#### [Bloco de texto]

______________________________

119. A sentença recorrida não valorizou o testemunho dos membros da Comissão. Nenhum membro da Comissão disse que a Autora não teria vencido uma concessão. Pelo contrário, resultou do seu depoimento que a autora teria obtido uma concessão.
120. O facto de o Chefe do Executivo da RAEM ter atribuído, fora de um concurso público, e arriscando violar a Lei do Jogo, uma subconcessão precisamente à (E), demonstra que o Chefe do Executivo sempre quis que a (E) obtivesse uma concessão.
121. Tendo em conta o standard de prova que o Tribunal deve aplicar da probabilidade prevalente (mais provável do que não), não existem dúvidas de que deve dar o facto como provado, pois é mais provável do que não que a autora tivesse obtido uma concessão.

______________________________

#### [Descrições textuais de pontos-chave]
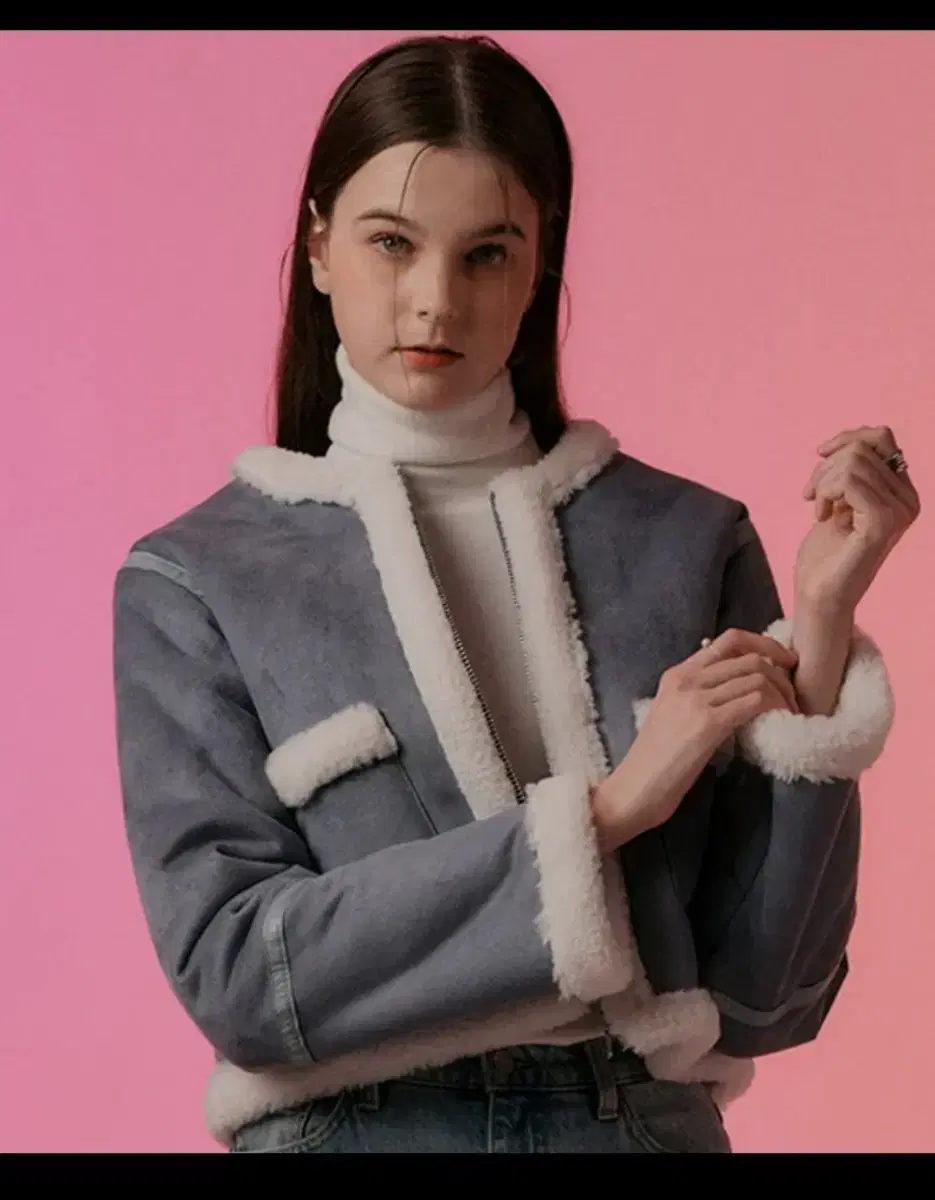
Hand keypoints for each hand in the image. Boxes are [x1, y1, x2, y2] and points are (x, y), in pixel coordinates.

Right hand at [591, 629, 798, 851]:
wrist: (634, 789)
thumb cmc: (655, 762)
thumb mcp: (672, 715)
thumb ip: (697, 697)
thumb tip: (735, 690)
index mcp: (676, 674)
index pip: (729, 640)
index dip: (764, 644)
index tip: (784, 663)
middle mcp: (686, 679)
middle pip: (748, 654)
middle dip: (782, 670)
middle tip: (796, 694)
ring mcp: (695, 700)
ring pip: (757, 675)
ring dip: (784, 693)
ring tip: (792, 713)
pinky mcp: (707, 724)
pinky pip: (755, 701)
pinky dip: (776, 707)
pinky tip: (782, 722)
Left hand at [796, 425, 920, 614]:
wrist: (820, 594)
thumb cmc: (826, 551)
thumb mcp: (840, 499)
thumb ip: (852, 471)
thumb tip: (852, 440)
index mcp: (902, 491)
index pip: (883, 437)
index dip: (848, 437)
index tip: (821, 453)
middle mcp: (908, 500)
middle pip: (862, 448)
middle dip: (825, 468)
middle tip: (813, 497)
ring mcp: (899, 512)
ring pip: (853, 461)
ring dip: (822, 482)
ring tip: (819, 508)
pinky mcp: (883, 523)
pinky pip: (849, 481)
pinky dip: (825, 492)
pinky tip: (821, 515)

______________________________

Reescreva o trecho do texto entre "119. A sentença" e "obtivesse uma concessão.", inclusive, trocando "Chefe do Executivo" por "Governador". Responda com base apenas no texto.

119. A sentença recorrida não valorizou o testemunho dos membros da Comissão. Nenhum membro da Comissão disse que a Autora não teria vencido uma concessão. Pelo contrário, resultou do seu depoimento que a autora teria obtido uma concessão.
120. O facto de o Governador da RAEM ter atribuído, fora de um concurso público, e arriscando violar a Lei do Jogo, uma subconcessão precisamente à (E), demonstra que o Governador sempre quis que a (E) obtivesse uma concessão.